Task goal: Could you reproduce, character for character, the lines of the records below from the line with "country: Suriname" to the line with "catalogue / barcode: US 1593182", both included, and output nothing else?

Stored rows:
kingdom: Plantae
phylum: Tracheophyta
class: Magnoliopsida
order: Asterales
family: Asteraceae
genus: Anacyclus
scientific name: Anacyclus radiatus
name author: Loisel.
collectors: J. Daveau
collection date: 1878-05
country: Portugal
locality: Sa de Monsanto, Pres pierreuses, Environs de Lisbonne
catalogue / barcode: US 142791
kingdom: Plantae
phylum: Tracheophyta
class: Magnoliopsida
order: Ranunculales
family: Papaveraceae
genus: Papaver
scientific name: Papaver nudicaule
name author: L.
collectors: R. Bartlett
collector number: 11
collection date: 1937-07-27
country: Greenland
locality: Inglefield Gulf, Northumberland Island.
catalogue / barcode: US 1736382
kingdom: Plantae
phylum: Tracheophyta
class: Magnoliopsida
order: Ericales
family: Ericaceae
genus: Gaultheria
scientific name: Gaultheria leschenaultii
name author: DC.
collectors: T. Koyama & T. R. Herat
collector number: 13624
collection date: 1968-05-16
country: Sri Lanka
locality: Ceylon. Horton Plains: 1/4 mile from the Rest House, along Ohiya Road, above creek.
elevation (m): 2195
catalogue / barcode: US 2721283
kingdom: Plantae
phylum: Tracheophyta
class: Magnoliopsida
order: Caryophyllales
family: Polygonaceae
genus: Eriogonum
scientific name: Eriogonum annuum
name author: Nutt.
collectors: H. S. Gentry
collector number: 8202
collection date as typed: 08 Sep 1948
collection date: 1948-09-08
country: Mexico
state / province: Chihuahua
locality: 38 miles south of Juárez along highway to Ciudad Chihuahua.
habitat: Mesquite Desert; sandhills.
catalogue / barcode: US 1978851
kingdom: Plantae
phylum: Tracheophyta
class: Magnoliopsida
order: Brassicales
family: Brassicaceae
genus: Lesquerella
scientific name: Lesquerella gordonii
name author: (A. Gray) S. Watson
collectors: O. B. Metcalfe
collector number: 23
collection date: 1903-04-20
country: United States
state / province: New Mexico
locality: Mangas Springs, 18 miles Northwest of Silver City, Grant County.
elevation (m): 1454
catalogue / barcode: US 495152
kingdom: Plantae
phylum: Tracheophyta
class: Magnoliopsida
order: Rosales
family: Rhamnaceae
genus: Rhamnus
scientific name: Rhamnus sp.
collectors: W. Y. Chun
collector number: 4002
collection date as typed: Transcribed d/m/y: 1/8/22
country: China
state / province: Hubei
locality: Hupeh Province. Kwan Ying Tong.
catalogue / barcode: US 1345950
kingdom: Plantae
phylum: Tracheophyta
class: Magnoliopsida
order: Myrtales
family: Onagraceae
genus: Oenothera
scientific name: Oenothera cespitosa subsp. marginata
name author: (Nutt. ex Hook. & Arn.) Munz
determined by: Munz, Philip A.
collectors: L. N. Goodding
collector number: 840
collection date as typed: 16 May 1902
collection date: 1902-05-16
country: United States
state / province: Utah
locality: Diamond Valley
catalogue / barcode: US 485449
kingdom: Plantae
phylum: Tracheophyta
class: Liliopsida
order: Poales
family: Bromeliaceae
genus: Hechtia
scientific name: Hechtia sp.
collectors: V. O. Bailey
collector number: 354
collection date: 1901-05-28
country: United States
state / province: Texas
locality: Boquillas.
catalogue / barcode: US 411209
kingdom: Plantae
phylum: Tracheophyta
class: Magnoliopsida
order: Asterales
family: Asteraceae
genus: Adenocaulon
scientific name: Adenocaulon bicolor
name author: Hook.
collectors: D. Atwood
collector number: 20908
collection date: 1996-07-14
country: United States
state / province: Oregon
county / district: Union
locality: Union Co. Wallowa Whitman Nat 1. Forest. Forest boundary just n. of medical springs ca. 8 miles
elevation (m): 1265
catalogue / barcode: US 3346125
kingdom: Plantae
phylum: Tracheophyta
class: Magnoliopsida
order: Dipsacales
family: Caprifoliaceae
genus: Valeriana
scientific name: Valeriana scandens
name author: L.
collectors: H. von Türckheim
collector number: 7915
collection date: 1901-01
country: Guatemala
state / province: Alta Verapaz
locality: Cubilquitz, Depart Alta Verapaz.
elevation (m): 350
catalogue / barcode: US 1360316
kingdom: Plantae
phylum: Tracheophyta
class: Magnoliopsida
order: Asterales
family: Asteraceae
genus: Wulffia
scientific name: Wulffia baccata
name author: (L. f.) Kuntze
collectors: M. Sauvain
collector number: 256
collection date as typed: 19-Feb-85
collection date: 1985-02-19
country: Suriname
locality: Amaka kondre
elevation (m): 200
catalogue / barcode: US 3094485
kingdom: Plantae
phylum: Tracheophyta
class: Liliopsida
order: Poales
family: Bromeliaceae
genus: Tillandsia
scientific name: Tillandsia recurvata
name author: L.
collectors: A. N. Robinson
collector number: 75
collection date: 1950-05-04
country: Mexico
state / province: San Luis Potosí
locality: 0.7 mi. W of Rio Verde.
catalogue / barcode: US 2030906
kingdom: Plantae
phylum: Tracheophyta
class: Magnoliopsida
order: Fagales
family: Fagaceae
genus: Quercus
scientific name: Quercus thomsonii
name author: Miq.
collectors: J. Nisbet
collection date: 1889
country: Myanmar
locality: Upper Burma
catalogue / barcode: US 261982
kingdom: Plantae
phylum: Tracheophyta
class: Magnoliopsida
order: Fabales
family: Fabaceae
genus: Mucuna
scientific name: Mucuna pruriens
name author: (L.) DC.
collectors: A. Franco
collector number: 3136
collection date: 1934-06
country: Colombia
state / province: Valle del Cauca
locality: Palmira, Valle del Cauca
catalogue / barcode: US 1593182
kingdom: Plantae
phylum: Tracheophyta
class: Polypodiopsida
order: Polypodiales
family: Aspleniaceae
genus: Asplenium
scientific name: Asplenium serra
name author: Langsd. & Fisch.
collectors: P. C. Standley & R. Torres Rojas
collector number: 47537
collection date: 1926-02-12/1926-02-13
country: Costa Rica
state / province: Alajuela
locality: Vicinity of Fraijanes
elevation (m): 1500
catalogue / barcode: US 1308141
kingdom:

Problem solution:
country: Suriname
locality: Amaka kondre
elevation (m): 200
catalogue / barcode: US 3094485
kingdom: Plantae
phylum: Tracheophyta
class: Liliopsida
order: Poales
family: Bromeliaceae
genus: Tillandsia
scientific name: Tillandsia recurvata
name author: L.
collectors: A. N. Robinson
collector number: 75
collection date: 1950-05-04
country: Mexico
state / province: San Luis Potosí
locality: 0.7 mi. W of Rio Verde.
catalogue / barcode: US 2030906
kingdom: Plantae
phylum: Tracheophyta
class: Magnoliopsida
order: Fagales
family: Fagaceae
genus: Quercus
scientific name: Quercus thomsonii
name author: Miq.
collectors: J. Nisbet
collection date: 1889
country: Myanmar
locality: Upper Burma
catalogue / barcode: US 261982
kingdom: Plantae
phylum: Tracheophyta
class: Magnoliopsida
order: Fabales
family: Fabaceae
genus: Mucuna
scientific name: Mucuna pruriens
name author: (L.) DC.
collectors: A. Franco
collector number: 3136
collection date: 1934-06
country: Colombia
state / province: Valle del Cauca
locality: Palmira, Valle del Cauca
catalogue / barcode: US 1593182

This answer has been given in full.